You may have a vision of selling out to the incumbent. The type of stuff that makes the front page of the business section. The reason you know about Google buying Youtube is that it doesn’t happen very often. We all need this sense of reality before we commence.
Having a successful business doesn’t mean someone (read here big ugly conglomerate with large cheque book) will want to buy you. Especially if you’re another, slightly more innovative version of them. They will think they can just beat you with a better version of your innovation later, or some flimsy brand extension. Consumers might want to give you money for what you provide – but this success doesn’t automatically give you a ‘sell out’ exit strategy.
To put things slightly in your favour for a sell out to happen, your strategy can help. You need to have something they haven’t got and can’t build. You’ve got have the thing, they missed.
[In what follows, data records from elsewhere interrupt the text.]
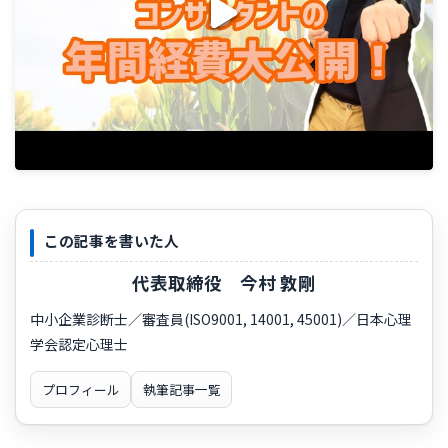
この記事を書いた人
代表取締役 今村 敦剛
中小企業診断士／審査員(ISO9001, 14001, 45001)／日本心理
学会認定心理士
プロフィール
執筆記事一覧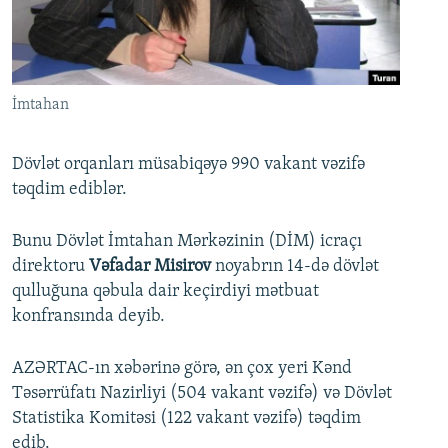
İNFOQRAFIKA
AZƏRBAYCAN ƏDƏBIYYATI KITABXANASI
MISSIYAMIZ
BIZI IZLƏ
KARIKATURA
İSLAM VƏ DEMOKRATIYA
PEŞƏ ETIKASI VƏ JURNALISTIKA STANDARTLARIMIZ
İZ - MƏDƏNIYYƏT PROQRAMI
MATERIALLARIMIZDAN ISTIFADƏ
İmtahan
AZADLIQRADIOSU MOBIL TELEFONUNUZDA
RFE/RL-in bütün saytları
BIZIMLƏ ƏLAQƏ
Dövlət orqanları müsabiqəyə 990 vakant vəzifə
təqdim ediblər.
XƏBƏR BÜLLETENLƏRIMIZ
Bunu Dövlət İmtahan Mərkəzinin (DİM) icraçı
direktoru
Vəfadar Misirov
noyabrın 14-də dövlət
qulluğuna qəbula dair keçirdiyi mətbuat
konfransında deyib.
AZƏRTAC-ın xəbərinə görə, ən çox yeri Kənd
Təsərrüfatı Nazirliyi (504 vakant vəzifə) və Dövlət
Statistika Komitəsi (122 vakant vəzifə) təqdim
edib.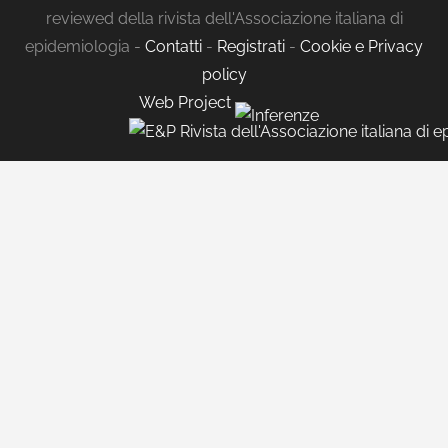
reviewed della rivista dell'Associazione italiana di
epidemiologia -
Contatti
-
Registrati
-
Cookie e Privacy
policy
Web Project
Generally speaking incumbents only buy two things:
Distribution Systems & Brands
Widgets can be made, reverse engineered.
Pepsi bought Gatorade – Not because they didn’t know how to make a sports drink. They bought the brand.
Google bought Youtube – Not because they don’t know how to build a video sharing website, they bought the eyeballs the brand gives them.
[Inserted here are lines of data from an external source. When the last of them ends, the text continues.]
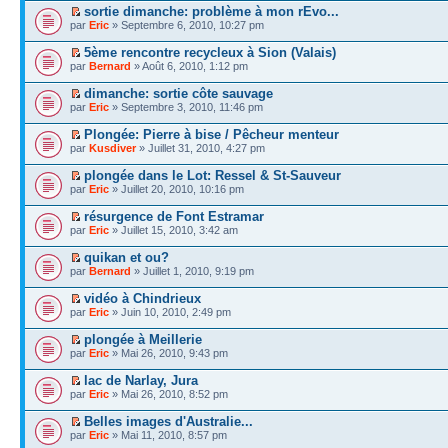
sortie dimanche: problème à mon rEvo...
par
Eric
» Septembre 6, 2010, 10:27 pm
5ème rencontre recycleux à Sion (Valais)
par
Bernard
» Août 6, 2010, 1:12 pm
dimanche: sortie côte sauvage
par
Eric
» Septembre 3, 2010, 11:46 pm
Plongée: Pierre à bise / Pêcheur menteur
par
Kusdiver
» Juillet 31, 2010, 4:27 pm
plongée dans le Lot: Ressel & St-Sauveur
par
Eric
» Juillet 20, 2010, 10:16 pm
résurgence de Font Estramar
par
Eric
» Juillet 15, 2010, 3:42 am
quikan et ou?
par
Bernard
» Juillet 1, 2010, 9:19 pm
vidéo à Chindrieux
par
Eric
» Juin 10, 2010, 2:49 pm
plongée à Meillerie
par
Eric
» Mai 26, 2010, 9:43 pm
lac de Narlay, Jura
par
Eric
» Mai 26, 2010, 8:52 pm
Belles images d'Australie...
par
Eric
» Mai 11, 2010, 8:57 pm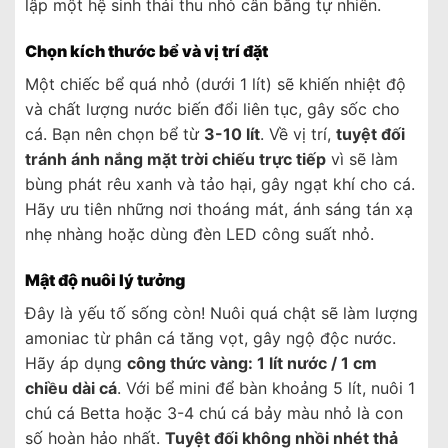
lập một hệ sinh thái thu nhỏ cân bằng tự nhiên.
Chọn kích thước bể và vị trí đặt
Một chiếc bể quá nhỏ (dưới 1 lít) sẽ khiến nhiệt độ
và chất lượng nước biến đổi liên tục, gây sốc cho
cá. Bạn nên chọn bể từ
3-10 lít
. Về vị trí,
tuyệt đối
tránh ánh nắng mặt trời chiếu trực tiếp
vì sẽ làm
bùng phát rêu xanh và tảo hại, gây ngạt khí cho cá.
Hãy ưu tiên những nơi thoáng mát, ánh sáng tán xạ
nhẹ nhàng hoặc dùng đèn LED công suất nhỏ.
Mật độ nuôi lý tưởng
Đây là yếu tố sống còn! Nuôi quá chật sẽ làm lượng
amoniac từ phân cá tăng vọt, gây ngộ độc nước.
Hãy áp dụng
công thức vàng: 1 lít nước / 1 cm
chiều dài cá
. Với bể mini để bàn khoảng 5 lít, nuôi 1
chú cá Betta hoặc 3-4 chú cá bảy màu nhỏ là con
số hoàn hảo nhất.
Tuyệt đối không nhồi nhét thả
Coke bought Neverfail Water – Not because they don’t know how to put water in a water cooler, but because Neverfail secured the distribution channel of offices.
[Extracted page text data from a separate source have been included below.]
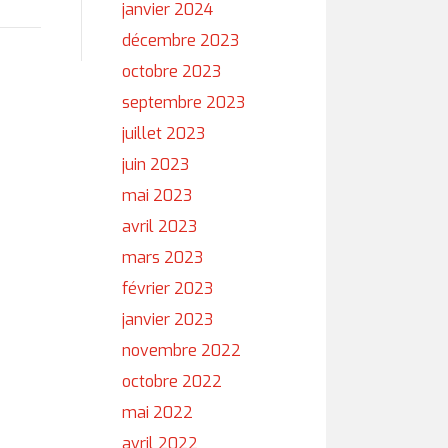
janvier 2024
décembre 2023
octobre 2023
septembre 2023
juillet 2023
juin 2023
mai 2023
avril 2023
mars 2023
février 2023
janvier 2023
novembre 2022
octobre 2022
mai 2022
avril 2022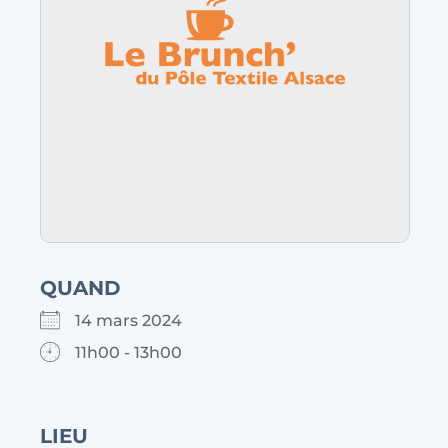
QUAND
14 mars 2024
11h00 - 13h00
LIEU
Nestle bought Musashi – Not because they couldn’t find any food technologists to make a protein bar. They bought distribution in the health food channels, and a brand with health food ‘cred’. Something the Nestle brand can never be.
You can only sell something an incumbent hasn’t got and can’t build. This is never about the product.
If you want to sell out, build a brand that means something they don’t, focus on a channel that they forgot.
if you build it, they will come!
They also buy out a competitor and a proven system. It’s easy to justify the numbers in a big corporate when there is a proven track record. No-one ever got sacked for buying an IBM
Does anyone in Cyberland know how much Nestle paid for Musashi?